Passage given >>
========================
Exploratory Data Analysis (EDA) in Python


What is EDA?

Exploratory Data Analysis (EDA) is the process of:

  • Analyzing datasets to summarize their key characteristics.
  • Identifying data patterns, outliers, missing values, and relationships.
  • Preparing data for machine learning and modeling.

Python offers powerful EDA tools through libraries like:

  • pandas
  • matplotlib
  • seaborn
  • missingno

Prerequisites (Install Libraries)

pip install pandas matplotlib seaborn missingno


1. Load the Dataset

import pandas as pd

df = pd.read_csv("https://raw.githubusercontent.com/mwaskom/seaborn-data/master/titanic.csv")
print(df.head())


2. Basic Information and Summary

Check Dataset Shape and Info

print(df.shape)        # Rows, Columns
print(df.info())       # Data types & non-null count
print(df.describe())   # Statistical summary


3. Check Missing Values

Using Pandas

print(df.isnull().sum())

Visualize Missing Values with missingno

import missingno as msno
msno.matrix(df)


4. Univariate Analysis (Single Variable)

Value Counts for Categorical Columns

print(df['sex'].value_counts())

Histogram for Numerical Data

import matplotlib.pyplot as plt
df['age'].hist(bins=20)
plt.title("Age Distribution")
plt.xlabel("Age")
plt.ylabel("Frequency")
plt.show()

Countplot for Categorical Data (Seaborn)

import seaborn as sns
sns.countplot(x='class', data=df)
plt.title("Passenger Class Distribution")
plt.show()


5. Bivariate Analysis (Two Variables)

Correlation Matrix

correlation = df.corr()
sns.heatmap(correlation, annot=True, cmap='coolwarm')
plt.title("Correlation Matrix")
plt.show()

Boxplot: Age vs Survived

sns.boxplot(x='survived', y='age', data=df)
plt.title("Age Distribution by Survival")
plt.show()

Bar Plot: Survival by Gender

sns.barplot(x='sex', y='survived', data=df)
plt.title("Survival Rate by Gender")
plt.show()


6. Outlier Detection

sns.boxplot(x=df['fare'])
plt.title("Outlier Detection in Fare")
plt.show()


7. Feature Relationships

sns.pairplot(df[['age', 'fare', 'pclass', 'survived']], hue='survived')
plt.show()


Common EDA Questions to Ask

Question Purpose
What is the shape of the dataset? Understand size
What are the types of variables? Identify numeric/categorical
Are there any missing values? Handle data quality
Are there outliers? Clean anomalies
How are features related? Choose features for modeling
What is the target class balance? Detect imbalance
========================
Given data >>

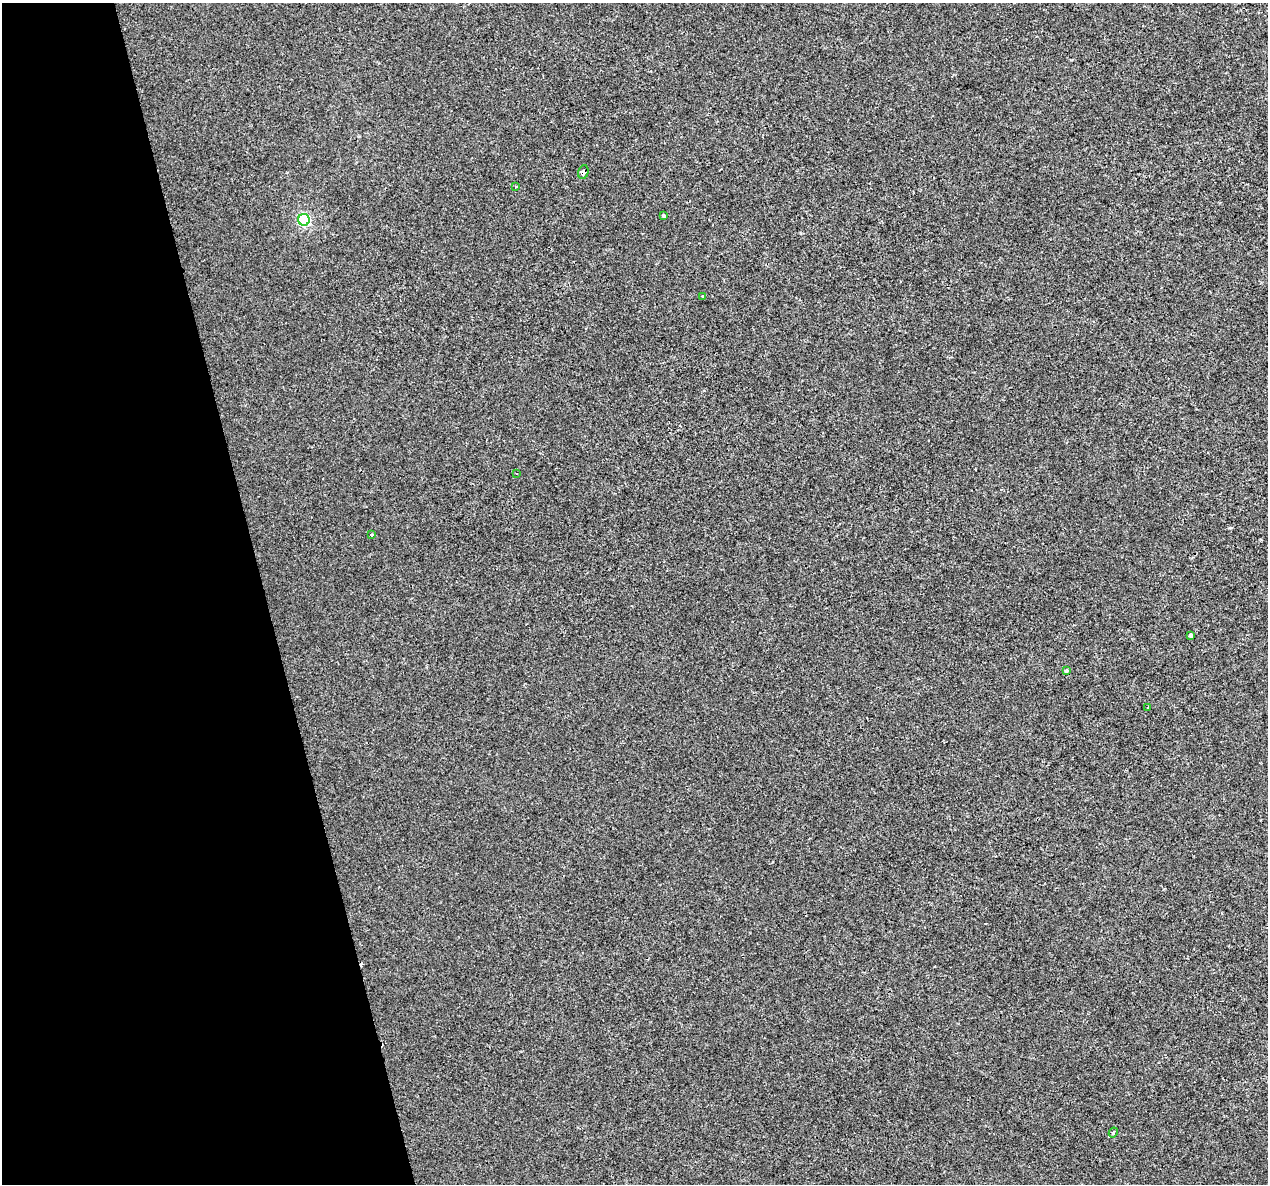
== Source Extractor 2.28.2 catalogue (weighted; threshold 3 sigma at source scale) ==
========================
Exercise instructions >> Rewrite the EDA guide starting with "Prerequisites (Install Libraries)" and going on through "print(df.head())", putting "Requirements" in place of "Prerequisites".

Task answer >>
Requirements (Install Libraries)

pip install pandas matplotlib seaborn missingno


1. Load the Dataset

import pandas as pd

df = pd.read_csv("https://raw.githubusercontent.com/mwaskom/seaborn-data/master/titanic.csv")
print(df.head())